Wszyscy Ci, którzy czekali na wprowadzenie Petro w Wenezueli, są usatysfakcjonowani. Nicolas Maduro (prezydent Wenezueli) oficjalnie ogłosił, że doszło do wprowadzenia kryptowaluty Petro.
Nie wiadomo, kiedy ruszy publiczna sprzedaż Petro, w zasadzie możemy opierać się wyłącznie na doniesieniach RT NEWS. Zgodnie z nimi do rozpoczęcia publicznej sprzedaży został niecały miesiąc (mówi się, że sprzedaż ruszy 5 listopada tego roku). Warte podkreślenia jest również to, że Petro ma opierać się o naturalne zasoby Państwa, czyli ropę. Poza tym Petro Coin ma być równowartością baryłki ropy (zasoby Wenezueli to podobno 5 milionów baryłek).

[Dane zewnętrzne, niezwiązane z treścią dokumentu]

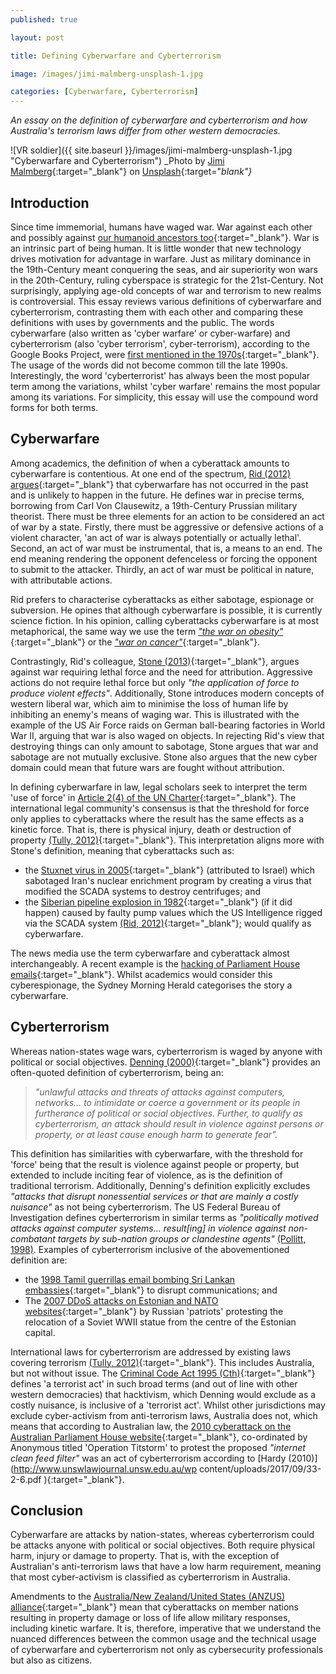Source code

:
 ```yaml
---
published: true

layout: post

title: Defining Cyberwarfare and Cyberterrorism

image: /images/jimi-malmberg-unsplash-1.jpg

categories: [Cyberwarfare, Cyberterrorism]
---
```


_An essay on the definition of cyberwarfare and cyberterrorism and how Australia's terrorism laws differ from other western democracies._

![VR soldier]({{ site.baseurl }}/images/jimi-malmberg-unsplash-1.jpg "Cyberwarfare and Cyberterrorism") 
_Photo by [Jimi Malmberg](https://unsplash.com/@jimi_malmberg){:target="_blank"} on [Unsplash](https://unsplash.com/s/photos/cyber-warfare-terrorism){:target="_blank"}_   

## Introduction
Since time immemorial, humans have waged war.  War against each other and possibly against [our humanoid ancestors too](https://www.bbc.com/future/article/20201102-did-neanderthals-go-to-war-with-our-ancestors){:target="_blank"}. War is an intrinsic part of being human. It is little wonder that new technology drives motivation for advantage in warfare. Just as military dominance in the 19th-Century meant conquering the seas, and air superiority won wars in the 20th-Century, ruling cyberspace is strategic for the 21st-Century. Not surprisingly, applying age-old concepts of war and terrorism to new realms is controversial. This essay reviews various definitions of cyberwarfare and cyberterrorism, contrasting them with each other and comparing these definitions with uses by governments and the public. 
The words cyberwarfare (also written as 'cyber warfare' or cyber-warfare) and cyberterrorism (also 'cyber terrorism', cyber-terrorism), according to the Google Books Project, were [first mentioned in the 1970s](https://books.google.com/ngrams/graph?content=cyberterrorism%2Ccyber-terrorism%2Ccyber+terrorism&year_start=1800&year_end=2019&corpus=26&smoothing=3&direct_url=t1%3B%2Ccyberterrorism%3B%2Cc0%3B.t1%3B%2Ccyber%20-%20terrorism%3B%2Cc0%3B.t1%3B%2Ccyber%20terrorism%3B%2Cc0#t1%3B%2Ccyberterrorism%3B%2Cc0%3B.t1%3B%2Ccyber%20-%20terrorism%3B%2Cc0%3B.t1%3B%2Ccyber%20terrorism%3B%2Cc0){:target="_blank"}. The usage of the words did not become common till the late 1990s. Interestingly, the word 'cyberterrorist' has always been the most popular term among the variations, whilst 'cyber warfare' remains the most popular among its variations.  For simplicity, this essay will use the compound word forms for both terms. 
## Cyberwarfare
Among academics, the definition of when a cyberattack amounts to cyberwarfare is contentious. At one end of the spectrum, [Rid (2012) argues](https://files.catbox.moe/ii93cc.pdf){:target="_blank"} that cyberwarfare has not occurred in the past and is unlikely to happen in the future. He defines war in precise terms, borrowing from Carl Von Clausewitz, a 19th-Century Prussian military theorist. There must be three elements for an action to be considered an act of war by a state. Firstly, there must be aggressive or defensive actions of a violent character, 'an act of war is always potentially or actually lethal'. Second, an act of war must be instrumental, that is, a means to an end. The end meaning rendering the opponent defenceless or forcing the opponent to submit to the attacker. Thirdly, an act of war must be political in nature, with attributable actions.

Rid prefers to characterise cyberattacks as either sabotage, espionage or subversion. He opines that although cyberwarfare is possible, it is currently science fiction. In his opinion, calling cyberattacks cyberwarfare is at most metaphorical, the same way we use the term [_"the war on obesity"_](https://doi.org/10.1080/01402390.2011.608939){:target="_blank"} or the [_"war on cancer"_](https://doi.org/10.1080/01402390.2011.608939){:target="_blank"}.

Contrastingly, Rid's colleague, [Stone (2013)](https://doi.org/10.1080/01402390.2012.730485){:target="_blank"}, argues against war requiring lethal force and the need for attribution. Aggressive actions do not require lethal force but only _"the application of force to produce violent effects"_. Additionally, Stone introduces modern concepts of western liberal war, which aim to minimise the loss of human life by inhibiting an enemy's means of waging war. This is illustrated with the example of the US Air Force raids on German ball-bearing factories in World War II, arguing that war is also waged on objects. In rejecting Rid's view that destroying things can only amount to sabotage, Stone argues that war and sabotage are not mutually exclusive. Stone also argues that the new cyber domain could mean that future wars are fought without attribution.  

In defining cyberwarfare in law, legal scholars seek to interpret the term 'use of force' in [Article 2(4) of the UN Charter](https://legal.un.org/repertory/art2/english/rep_supp7_vol1_art2_4.pdf){:target="_blank"}. The international legal community's consensus is that the threshold for force only applies to cyberattacks where the result has the same effects as a kinetic force. That is, there is physical injury, death or destruction of property [(Tully, 2012)](http://classic.austlii.edu.au/au/journals/AUIntLawJl/2012/4.html){:target="_blank"}.  This interpretation aligns more with Stone's definition, meaning that cyberattacks such as:
- the [Stuxnet virus in 2005](https://en.wikipedia.org/wiki/Stuxnet){:target="_blank"} (attributed to Israel) which sabotaged Iran's nuclear enrichment program by creating a virus that modified the SCADA systems to destroy centrifuges; and
- the [Siberian pipeline explosion in 1982](https://en.wikipedia.org/wiki/At_the_Abyss){:target="_blank"} (if it did happen) caused by faulty pump values which the US Intelligence rigged via the SCADA system [(Rid, 2012)](https://doi.org/10.1080/01402390.2011.608939){:target="_blank"}; would qualify as cyberwarfare.
 
The news media use the term cyberwarfare and cyberattack almost interchangeably. A recent example is the [hacking of Parliament House emails](https://www.smh.com.au/politics/federal/intelligence-agencies-pinned-parliament-hack-on-beijing-report-20190916-p52rou.html){:target="_blank"}. Whilst academics would consider this cyberespionage, the Sydney Morning Herald categorises the story a cyberwarfare.

## Cyberterrorism

Whereas nation-states wage wars, cyberterrorism is waged by anyone with political or social objectives. [Denning (2000)](https://amzn.to/3xlaVtm){:target="_blank"} provides an often-quoted definition of cyberterrorism, being an:
> _"unlawful attacks and threats of attacks against computers, networks… to intimidate or coerce a government or its people in furtherance of political or social objectives. Further, to qualify as cyberterrorism, an attack should result in violence against persons or property, or at least cause enough harm to generate fear"._

This definition has similarities with cyberwarfare, with the threshold for 'force' being that the result is violence against people or property, but extended to include inciting fear of violence, as is the definition of traditional terrorism. Additionally, Denning's definition explicitly excludes _"attacks that disrupt nonessential services or that are mainly a costly nuisance"_ as not being cyberterrorism.  The US Federal Bureau of Investigation defines cyberterrorism in similar terms as _"politically motived attacks against computer systems… result[ing] in violence against non-combatant targets by sub-nation groups or clandestine agents"_ [(Pollitt, 1998)](https://doi.org/10.1016/s1361-3723(00)87009-8).
Examples of cyberterrorism inclusive of the abovementioned definition are:
- the [1998 Tamil guerrillas email bombing Sri Lankan embassies](https://irp.fas.org/congress/2000_hr/00-05-23denning.htm){:target="_blank"} to disrupt communications; and
- The [2007 DDoS attacks on Estonian and NATO websites](https://en.wikipedia.org/wiki/2007_cyberattacks_on_Estonia){:target="_blank"} by Russian 'patriots' protesting the relocation of a Soviet WWII statue from the centre of the Estonian capital.

International laws for cyberterrorism are addressed by existing laws covering terrorism [(Tully, 2012)](http://classic.austlii.edu.au/au/journals/AUIntLawJl/2012/4.html){:target="_blank"}. This includes Australia, but not without issue. The [Criminal Code Act 1995 (Cth)](http://www5.austlii.edu.au/au/legis/cth/consol_act/cca1995115/sch1.html){:target="_blank"}  defines 'a terrorist act' in such broad terms (and out of line with other western democracies) that hacktivism, which Denning would exclude as a costly nuisance, is inclusive of a 'terrorist act'.  Whilst other jurisdictions may exclude cyber-activism from anti-terrorism laws, Australia does not, which means that according to Australian law, the [2010 cyberattack on the Australian Parliament House website](https://en.wikipedia.org/wiki/February_2010_Australian_cyberattacks){:target="_blank"}, co-ordinated by Anonymous titled 'Operation Titstorm' to protest the proposed _"internet clean feed filter"_ was an act of cyberterrorism according to [Hardy (2010)](http://www.unswlawjournal.unsw.edu.au/wp content/uploads/2017/09/33-2-6.pdf ){:target="_blank"}.

## Conclusion

Cyberwarfare are attacks by nation-states, whereas cyberterrorism could be attacks anyone with political or social objectives. Both require physical harm, injury or damage to property. That is, with the exception of Australian's anti-terrorism laws that have a low harm requirement, meaning that most cyber-activism is classified as cyberterrorism in Australia. 

Amendments to the [Australia/New Zealand/United States (ANZUS) alliance](https://en.wikipedia.org/wiki/ANZUS){:target="_blank"} mean that cyberattacks on member nations resulting in property damage or loss of life allow military responses, including kinetic warfare.  It is, therefore, imperative that we understand the nuanced differences between the common usage and the technical usage of cyberwarfare and cyberterrorism not only as cybersecurity professionals but also as citizens.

Gdzie są dowody na istnienie Petro?
Z jednej strony prezydent twierdzi, że Petro ma być wzmocnieniem dla ekonomii Wenezueli natomiast z drugiej słychać głosy, że nie ma dowodów na istnienie Petro. Mówiąc wprost — jeśli analiza autorstwa agencji Reuters jest zgodna z prawdą, narodowa kryptowaluta Wenezueli nie ma poparcia w realnych aktywach.
Starania o paszport
Nie sposób też nie wspomnieć o tym, co czeka osoby starające się o paszport. Każda osoba potrzebująca paszportu zmuszona będzie do tego, aby dokonać zapłaty w kryptowalucie Petro. Nie trudno się domyślić, że zapewne spowoduje to swego rodzaju zamieszanie. Wydaje się jednak, że jest to odpowiednia droga, aby osiągnąć postawiony cel — celem jest zwiększenie znaczenia tej kryptowaluty i uznanie jej za zgodną z prawem.
Dobrze jeszcze zaznaczyć, że opuszczenie Wenezueli nie jest prostym zadaniem. Ma to związek z ceną za paszport. Cena za paszport to mniej więcej 2 Petro, gdy zestawimy to z minimalną pensją, wniosek jest druzgocący — paszport kosztuje ponad cztery razy więcej, niż wynosi minimalna pensja.